Requires personalized algorithmic pricing providers to disclose their use of personalized pricing and the personal data involved. Directs the Attorney General to enforce compliance, including issuing cease-and-desist orders and seeking injunctions for violations.
Analysis summaries, actor details, and coverage mappings were LLM-classified and may contain errors.
This is a binding state statute with mandatory disclosure requirements, enforcement mechanisms including cease-and-desist orders and injunctions, and civil penalties up to $1,000 per violation enforced by the Attorney General.
The document has minimal coverage of approximately 3-4 subdomains, with primary focus on privacy compromise (2.1), unfair discrimination (1.1), and lack of transparency (7.4). Coverage is concentrated in privacy, fairness, and transparency domains related to personalized algorithmic pricing practices.

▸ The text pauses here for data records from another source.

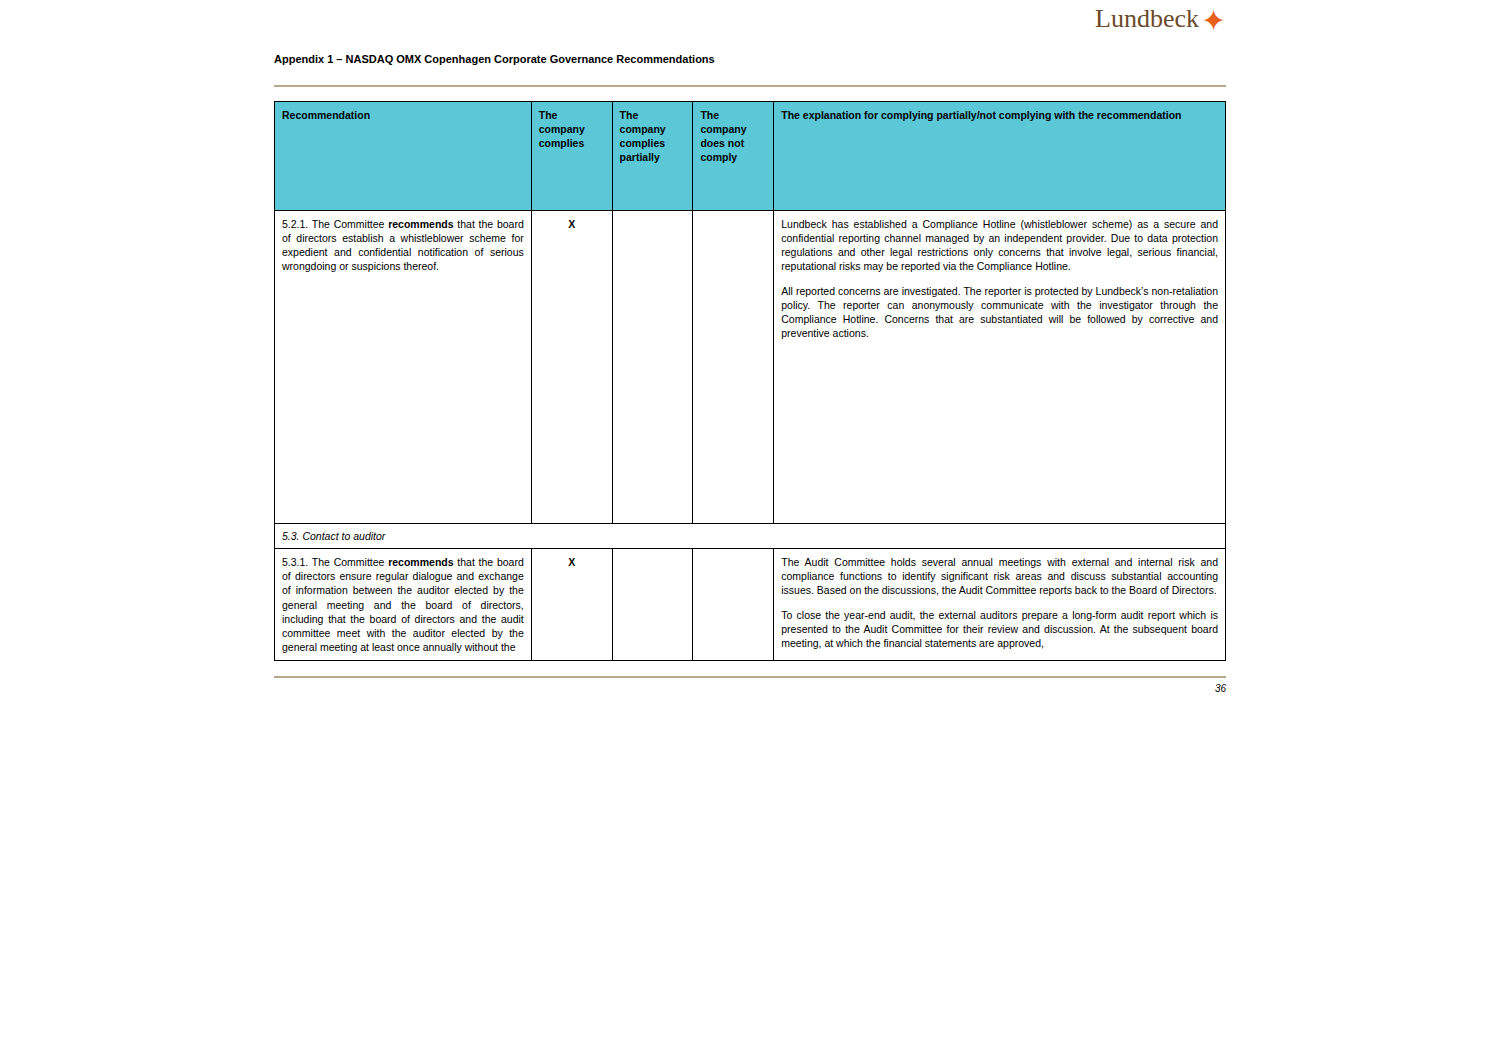Lundbeck✦
Appendix 1 – NASDAQ OMX Copenhagen Corporate Governance Recommendations
| Recommendation | The company complies | The company complies partially | The company does not comply | The explanation for complying partially/not complying with the recommendation |
| --- | --- | --- | --- | --- |
| 5.2.1. The Committee recommends that the board of directors establish a whistleblower scheme for expedient and confidential notification of serious wrongdoing or suspicions thereof. | X | | | Lundbeck has established a Compliance Hotline (whistleblower scheme) as a secure and confidential reporting channel managed by an independent provider. Due to data protection regulations and other legal restrictions only concerns that involve legal, serious financial, reputational risks may be reported via the Compliance Hotline. All reported concerns are investigated. The reporter is protected by Lundbeck’s non-retaliation policy. The reporter can anonymously communicate with the investigator through the Compliance Hotline. Concerns that are substantiated will be followed by corrective and preventive actions. |
| 5.3. Contact to auditor |
| 5.3.1. The Committee recommends that the board of directors ensure regular dialogue and exchange of information between the auditor elected by the general meeting and the board of directors, including that the board of directors and the audit committee meet with the auditor elected by the general meeting at least once annually without the | X | | | The Audit Committee holds several annual meetings with external and internal risk and compliance functions to identify significant risk areas and discuss substantial accounting issues. Based on the discussions, the Audit Committee reports back to the Board of Directors. To close the year-end audit, the external auditors prepare a long-form audit report which is presented to the Audit Committee for their review and discussion. At the subsequent board meeting, at which the financial statements are approved, |
36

The document governs personalized algorithmic pricing across multiple consumer-facing sectors. It has broad applicability to any entity using algorithmic pricing with personal data in consumer transactions, with particular relevance to Trade/Transportation/Utilities (including for-hire vehicles), Information (e-commerce platforms), and potentially Finance and Insurance, Accommodation and Food Services, and other consumer-facing industries.
The document primarily covers the Deploy and Operate and Monitor stages of the AI lifecycle, focusing on disclosure requirements for deployed personalized algorithmic pricing systems and ongoing consumer notification obligations. It does not address earlier stages like planning, data collection, or model development.
The document explicitly mentions algorithms used for personalized pricing but does not reference AI models, AI systems, or any specific AI categories (frontier, general purpose, task-specific, foundation models, generative, or predictive AI). It focuses on algorithmic pricing without detailed AI technical specifications or compute thresholds.
New York State Senate; New York State Legislature
The document is a New York Senate Bill (S3008C), indicating it was proposed by the New York State Legislature through the Senate.
Attorney General of New York
The Attorney General of New York is explicitly designated as the enforcement authority with power to issue cease-and-desist letters, seek injunctions, and impose civil penalties.
Attorney General of New York
The Attorney General monitors compliance through consumer reports and investigation of alleged violations, with authority to determine when violations have occurred.
The bill targets 'personalized algorithmic pricing providers' defined as 'any person, partnership, corporation, association or other entity that uses personalized algorithmic pricing' - these are entities deploying AI algorithms for pricing decisions in consumer transactions.